Ma lo vorreste un vino buono con una moderata alcolicità, così da poterne bere qualche bicchiere in più, e magari spendere sotto i 5 euro la bottiglia? Non è un grande vino? E chi lo ha detto? Il grande vino è quello che si beve e quello che vi sto raccontando è il fragrante Lambrusco Grasparossa di Castelvetro, prodotto sulle colline modenesi da uno stuolo di giovanissimi produttori che non si sono fatti intimorire da una logica di mercato che, di fatto, ha trattato il Lambrusco come un vino facile, senza nerbo, che in America negli anni Settanta arrivarono a sbeffeggiare come Italian Coca-Cola. Una catastrofe di immagine che mi ha fatto diventare poco simpatiche quelle cooperative votate alla quantità, che hanno portato alla depressione dei prezzi di questo vino.

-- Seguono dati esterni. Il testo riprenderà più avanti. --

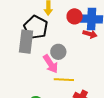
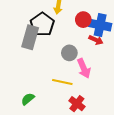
gray circle: (58, 52) -> (69, 53), moved
pink arrow: (51, 64) -> (84, 68), moved

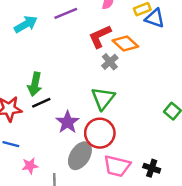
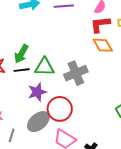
red L-shape: (100, 36) -> (100, 24), moved
gray cross: (110, 62) -> (76, 73), moved, size x1.6
green triangle: (103, 98) -> (44, 67), moved, turned 35

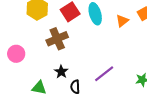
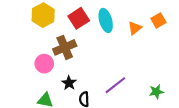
pink circle: (16, 54) -> (44, 64), moved

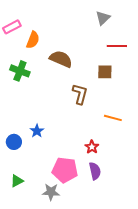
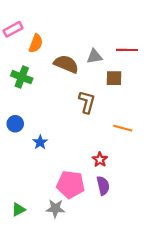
gray triangle: (103, 18) -> (94, 56), moved, turned 35
blue circle: (14, 142) -> (15, 124), moved
green triangle: (17, 181) -> (18, 210), moved

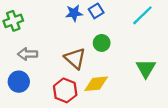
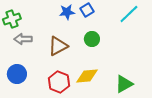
gray arrow: (28, 54) -> (23, 39), moved
brown triangle: (75, 58) -> (58, 46), moved, turned 50
green triangle: (146, 68) -> (124, 84), moved, turned 30

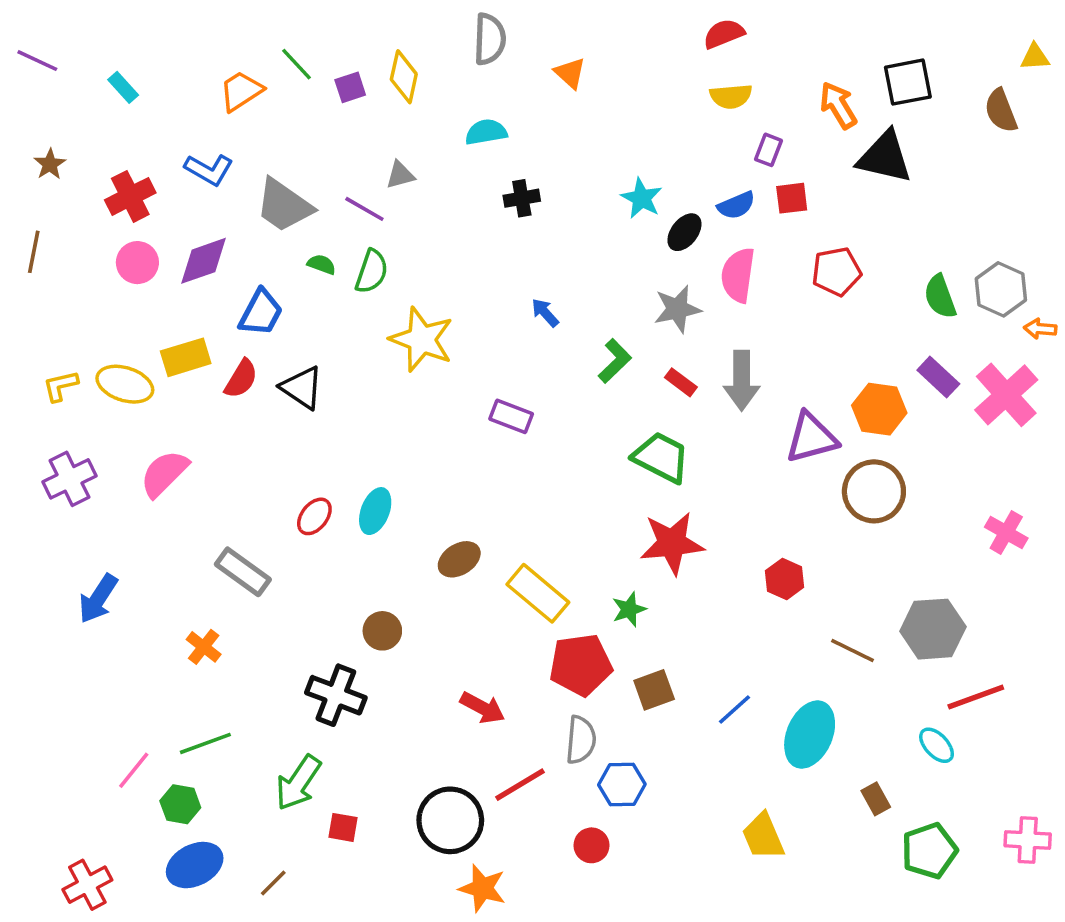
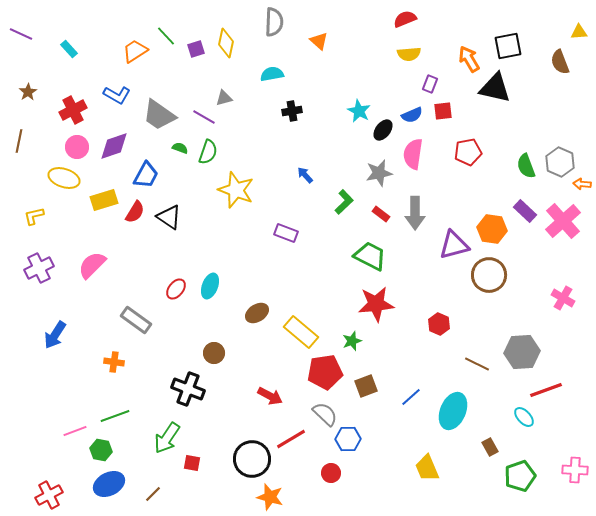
yellow ellipse: (125, 384) -> (64, 178), moved
orange cross: (204, 647) -> (114, 362), turned -30
gray semicircle: (581, 740) -> (325, 414), turned -52
pink line: (134, 770) -> (75, 431), turned 30

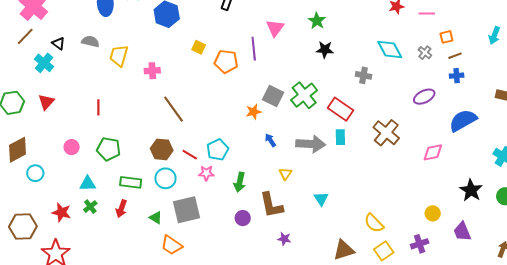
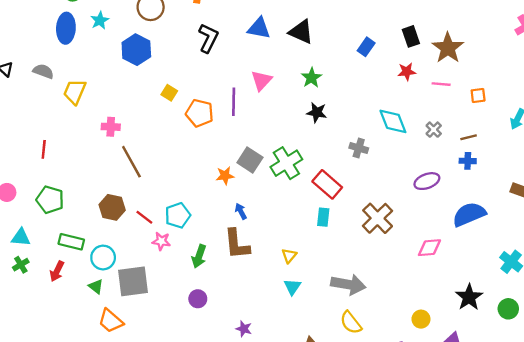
orange square: (446, 37) -> (478, 96), moved
pink cross: (152, 71) -> (111, 127), moved
gray arrow: (311, 144) -> (348, 284), moved
yellow triangle: (285, 174) -> (289, 256), moved
cyan circle: (166, 178) -> (103, 258), moved
brown L-shape: (271, 205) -> (237, 244), moved

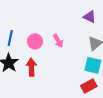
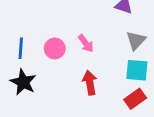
red arrow: (31, 67) -> (90, 83), moved

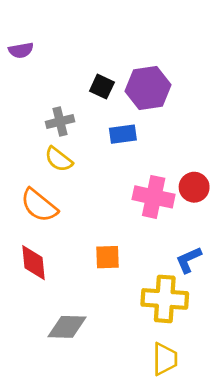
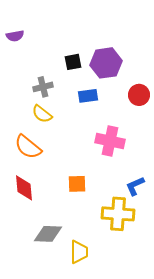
black square: (102, 87) -> (73, 62), turned -36
red circle: (194, 187) -> (139, 95), moved
yellow trapezoid: (165, 359) -> (79, 252), moved

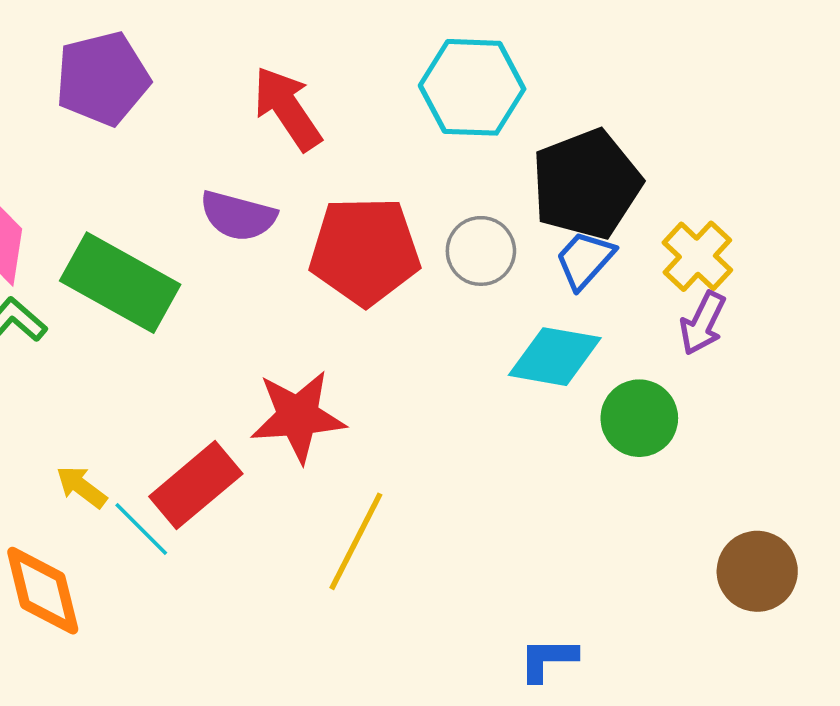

Ieri sera a Castelvetro ho incontrato i “miei” giovani e dico miei perché in questi anni li ho presi a cuore nella loro battaglia da “Davide contro Golia”. Loro hanno creduto nella qualità del Lambrusco, si sono messi insieme e ieri hanno voluto dialogare con me, colpiti dalla mia difesa per il Lambrusco vero. Bravissima Silvia Baratta, una pierre veneta che li ha accompagnati in questa avventura di comunicazione che avrà successo nella misura in cui resteranno uniti.
A cena mi hanno portato in un posto fantastico che non conoscevo: si chiama Lambruscheria ed è un agriturismo fascinoso, realizzato dalla famiglia Vandelli, titolare dell’azienda Cà Berti (via Spagna, 60 – tel. 059741025) di Levizzano R. Castelvetro (Mo) che lo scorso anno premiammo fra i Top Hundred di Papillon. Siete sulle colline di Castelvetro per mangiare i salumi di queste terre, i tortelli e le taschine di carne ripiene di mortadella, oltre a una teoria di dolci. Tutto si abbina con il Lambrusco, che ha anche una vena amabile in certi campioni.
Ma che emozione trovarmi di fronte il titolare della Tenuta Pederzana, che fu il mio primo Lambrusco di qualità scovato in una trattoria di Zoello famosa per i suoi tortellini. Dicono che gli stranieri vadano matti per questo vino, mentre altri sostengono che sia l’ideale per l’happy hour o per l’aperitivo. Anche mio padre, nella sua vigna, aveva un filare di questa uva, chiamata lambrusca alessandrina, che dava colore e briosità al vino. È un vino che ha un colore concentrato invitante, al naso senti i piccoli frutti pieni di polpa, in bocca la fragranza e poi la freschezza, ma anche l’impatto del tannino che appartiene ai grandi vini. Uno spettacolo di sapori.
Ieri una ragazza, giovane produttrice di questo vino, ci ha raccontato che lo ha portato ai suoi amici produttori di Montalcino e non lo conoscevano: sono rimasti abbagliati. Già: c’è il vino ideale per questo momento, ma nessuno lo comunica. Se volete andare a vedere una lezione di potere in odor di regime cominciate a chiedervi perché nessuno sostiene questi giovani “angeli matti” che in realtà fanno parlare il territorio in cui vivono con il loro lavoro. Chi ha interesse a tagliargli le gambe? Qualcuno c’è (e la politica dov’è, con chi sta?). Per questo li dobbiamo sostenere, cominciando a conoscere i loro prodotti.